## EXPLORE THE MATERIAL
1) In the text on deep learning for toxicity prediction, turn the paragraph that begins "We trained a multi-task deep network" into a short list that keeps its main facts.
2) Carry on the text about deep learning for toxicity prediction, picking up after its final sentence.

## SUPPLIED TEXT

********

As shown in Table 2, in almost all tasks the multi-task learning approach significantly outperforms the single task networks. Both networks failed in one task which suffered from very unbalanced class distribution (only 3 positive examples in the leaderboard set).

4 Learning Toxicophore Representation

One of the hallmarks of Deep Learning are several layers of hierarchical representations of increasing abstractions Bengio et al. (2013). Within the chemical research community such a hierarchy of features has naturally emerged: single atoms are grouped together as functional groups and reactive centers, which in turn define toxicophores (c.f. Figure 1. Such features are the state-of-the-art way that chemists and drug designers think about the properties of each chemical compound Kazius et al. (2005). To determine the effectiveness of Deep Learning for toxicity prediction, we investigated whether the network did implicitly encode toxicophore features in its hidden layers.

We trained a multi-task deep network on the Tox21 data using exclusively ECFP4 fingerprint-features as input. Each fingerprint encodes how many times a specific, small chemical substructure appears within a compound. No other input features were used.

After training, we computed the correlation between the activations of the hidden units and the presence/absence of known toxicophore features in the compounds. We did indeed find several highly significant correlations, clearly demonstrating that the hidden units of a neural network do indeed automatically learn toxicophore structures.

Visual inspection of the results showed that lower layers did tend to learn smaller features, often focusing on single functional groups like e.g. sulfonyl-groups (see row 1 and 2 of Figure 4, while in higher layers the correlations were more with larger toxicophore clusters, even involving structures that did not match the toxicophore perfectly (row 3 of Figure 4.

Results

The Tox21 Data Challenge Data attracted a large crowd of participants from all over the world, including submissions from leading research labs and industry.

The final evaluation was done by the organizers on a held back evaluation set consisting of 643 compounds. The teams were allowed to send in predictions for these final compounds, but did not receive any feedback as to how well they fared. The final scoring on each sub-challenge was based on the AUC values of each team’s final submission.

********

## DATA SUPPLIED
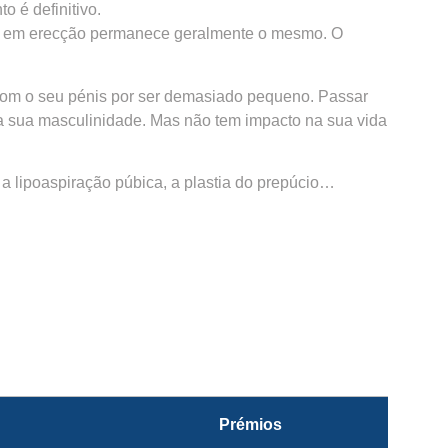
o é definitivo.
ho em erecção permanece geralmente o mesmo. O
om o seu pénis por ser demasiado pequeno. Passar
 a sua masculinidade. Mas não tem impacto na sua vida
 lipoaspiração púbica, a plastia do prepúcio…
Prémios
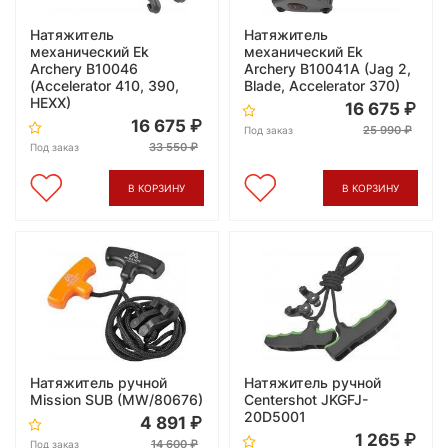
Натяжитель
Натяжитель
механический Ek
механический Ek
Archery B10046
Archery B10041A (Jag 2,
(Accelerator 410, 390,
Blade, Accelerator 370)
HEXX)
16 675
16 675
25 990
Под заказ
33 550
Под заказ
В КОРЗИНУ
В КОРЗИНУ
Натяжитель ручной
Натяжитель ручной
Mission SUB (MW/80676)
Centershot JKGFJ-
20D5001
4 891
1 265
14 600
Под заказ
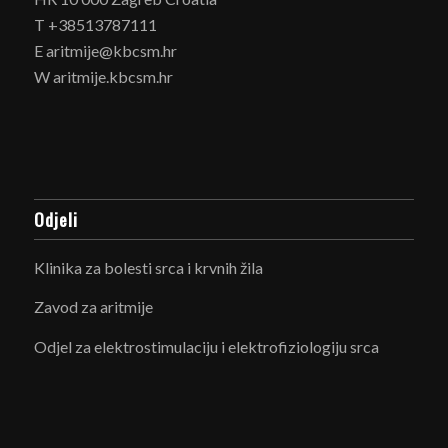
T +38513787111
E aritmije@kbcsm.hr
W aritmije.kbcsm.hr
Odjeli
Klinika za bolesti srca i krvnih žila
Zavod za aritmije
Odjel za elektrostimulaciju i elektrofiziologiju srca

********

## PER-TASK ANSWERS
1)
- A multi-task deep network was trained on the Tox21 data.
- The only input was ECFP4 fingerprint features.
- Each fingerprint records how many times a specific small chemical substructure appears in a compound.

2)
Our approach which was spearheaded by the deep neural network presented in this paper showed the most consistent performance of all participants: It never placed lower than fifth place in any of the tasks, and outright won a total of 8 of the 15 challenges. In particular, it achieved the best average AUC in both the SR and NR panels, as well as as well as the best average AUC over the whole set of sub-challenges. It was thus declared winner of both the Nuclear Receptor and the Stress Response pannel, as well as the overall Tox21 Grand Challenge. The detailed results are displayed in Table 3.

Conclusion

In this paper we applied of deep neural networks to toxicity prediction. We showed that deep networks are able to learn a highly effective representation of chemical compounds. In this representation we could detect toxicophores, proven concepts which have previously often been handcrafted over decades by experts in the field. It stands to reason that these representations also include novel, previously undiscovered toxicophores that are lying dormant in the data. Using these representations, our approach outperformed methods that were specifically tailored for toxicological applications.

As demonstrated by the Tox21 Data Challenge, our method sets a new state of the art in this field. As the NIH confirmed National Center for Advancing Translational Sciences (2015), the high quality of the models makes them suitable for deployment in leading edge toxicological research. We believe that Deep Learning has the ability to greatly influence the field of toxicity prediction in the future. Toxicology is a crucial part of modern environmental health, drug development and pharmaceutical research, and machine learning is on the verge of becoming a vital part of it.

Acknowledgments

This work was supported in part by European Union’s IAPP grant number 324554. The authors also gratefully acknowledge the support of NVIDIA Corporation with the donation of a GPU used for this research.